In high-profile cases where celebrities who are known to have taken drugs want to come to America, they have been invited into the US embassy in London to take a drugs test.
Musician Pete Doherty was banned from the US due to drug-related arrests. TV cook Nigella Lawson was also banned from flying to the US after she confessed to taking drugs.
Both parties are set to argue the case in a federal court for the first time in Washington DC on Tuesday.
It is unclear when the court will make a decision over whether the documents can be released.
Lawyers will be interested in two questions in the US DS160 visa form.
One asks: ‘Have you ever been a drug abuser or addict?’
The other asks: ‘Have you ever violated, or engaged in a conspiracy to violate, any law relating to controlled substances?’
In his memoir, the duke said cocaine ‘didn’t do anything for me’, adding: ‘Marijuana is different, that actually really did help me.’

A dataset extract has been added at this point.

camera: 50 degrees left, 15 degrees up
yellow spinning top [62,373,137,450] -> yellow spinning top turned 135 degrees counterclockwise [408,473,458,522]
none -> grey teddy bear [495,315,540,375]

He also admitted to hallucinating during a celebrity-filled event in California and smoking cannabis after his first date with Meghan.
And the Duke has also spoken about his ‘positive’ experience of psychedelic drug ayahuasca, saying it ‘brought me a sense of relaxation, release, comfort, a lightness that I managed to hold on to for a period of time’.
Harry made the comments in an interview with therapist Dr Gabor Maté, an outspoken supporter of decriminalising drugs who has allegedly used Amazonian plant ayahuasca to treat patients suffering from mental illness.
The Heritage Foundation’s lawsuit argues that US law ‘generally renders such a person inadmissible for entry’ to the country.
Sam Dewey, counsel representing the Heritage Foundation, told Sky News ahead of the hearing: ‘The government has taken the position that ‘there’s nothing to see here’.
‘We’ve taken the position that no, if you look through all the details of his admissions, you look at the drug laws, you look at the laws on admissions, there’s a real serious question as to whether or not he should have been admitted.’
Prince Harry admitted to taking drugs in his memoir Spare, released at the start of the year
The Heritage Foundation published the legal complaint in the US in May of this year
In England, Prince Harry is today due to give evidence at London’s High Court in his case against the publisher of British tabloid the Daily Mirror.
He is suing Mirror Group Newspapers for damages, claiming journalists were linked to unlawful methods of information gathering.
Harry became the first Prince to testify in front of a British court in 130 years when he arrived on Tuesday after skipping the first day of trial on Monday.
At the end of May legal experts suggested US border officials would have been within rights to block the Duke of Sussex’s visit to London for the case – although it was unlikely they would.